PROBLEM LINK:
Author: Sunny Aggarwal
Tester: Pushkar Mishra
Editorialist: Florin Chirica
PROBLEM
You’re given a string containing only letters c h e and f. You have to answer queries asking how many words start in a given letter and end in other letter (necessarily different by first one) considering only positions from the string between two given numbers.
QUICK EXPLANATION
Let’s calculate ways[A][i] = in how many ways can we choose a word with beginning letter A, ending letter B and its ending position up to i. Also, let cnt[A][i] = how many letters A appear in the first i characters. This information is enough to answer queries in O(1): for two characters A and B and two positions i and j, the answer is ways[A][j] - ways[A]**[i - 1] - cntA * cntB, where cntA = number of characters equal to A from [1…i - 1] and cntB = number of characters equal to B from [i…j].
EXPLANATION
Number of letters is small
A first thing we should observe is the number of letters available is 4 (c h e and f). This low number of letters will help us to solve the problem with a simple and efficient solution.
The idea with having 4 letters is that we can precalculate something, then we can answer all queries in constant time.
Let’s inspect how queries can look like. We start by looking how beginning and ending of a good substring can look like. There are only 12 possibilities.
- (start) c (end) h
- (start) c (end) e
- (start) c (end) f
- (start) h (end) c
- (start) h (end) e
- (start) h (end) f
- (start) e (end) c
- (start) e (end) h
- (start) e (end) f
- (start) f (end) c
- (start) f (end) h
- (start) f (end) e
Since there are only 12 possibilities, we can iterate over them and store something for each configuration. For a configuration, what we computed should be enough to solve all queries that correspond to that configuration.
For a fixed start and end letter
By now we can assume that our start and end letters are fixed (using the iteration). Let’s denote by A the start letter and by B the end letter.
What we need to do is to answer queries: for a subarray [i…j], how many indices i’, j’ exist, such as array[i’] = A and array[j’] = B, with i <= i’ <= j’ <= j.
The trick here is to solve an easier problem firstly: suppose we only had to count pairs (i’, j’) such as i’ <= j’ <= j (we erased i condition). Now the task can be solved by a simple precalculation.
Let ways[A]**[i] = number of ways to choose i’ <= j’ <= i such as array[i’] = A and array[j’] = B. We have two choices for j’.
Choice #1: Let j’ < i. All pairs (i’, j’) such as j’ < i are already calculated in ways[A]**[i - 1], so we can simply add this number and treat all case.
Choice #2: Let j’ = i. Obviously, for this to happen we’re forced to have array[i] = B. What’s left is to find positions i’ such as array[i’] = A and i’ < i.

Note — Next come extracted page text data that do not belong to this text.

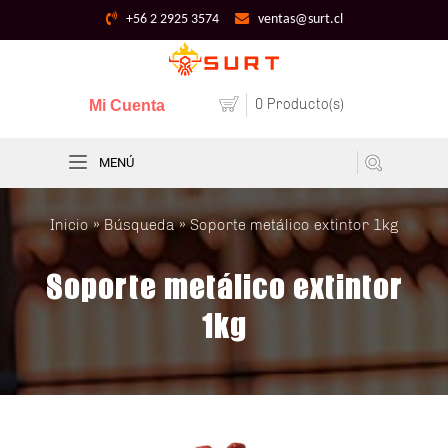
+56 2 2925 3574
ventas@surt.cl
0 Producto(s)
Mi Cuenta
MENÚ
Inicio
»
Búsqueda
» Soporte metálico extintor 1kg
Soporte metálico extintor
1kg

This is easily done by keeping a partial sum for each letter, something like sum[let][i] = how many times does letter let appear in positions [1…i].
Hence, the answer is in ways[A]**[j].
Now let’s consider full restrictions. In reality we have i <= i’ <= j’ <= j. Let’s see what elements are counted above, but should not be counted.
There are two cases
Case #1: i’ < j’ < i <= j
Case #2: i’ < i < j’ <= j
We have to erase from our result the results for those cases.
Case #1 is simple to calculate, as its answer is simply ways[A]**[i - 1].
Case #2 basically asks us to find a letter A in range [1…i - 1] and a letter B in range [i…j]. Let cntA the number of letters A in range [1…i-1] and cntB the number of letters B in range [i…j]. The answer is simply cntA * cntB. The values of cntA and cntB can be calculated by partial sums.
Time Complexity
The computation of ways takes O(n) time (with constant 12). Also, partial sums also take O(n) time. Then, a query is answered in O(1) as stated above.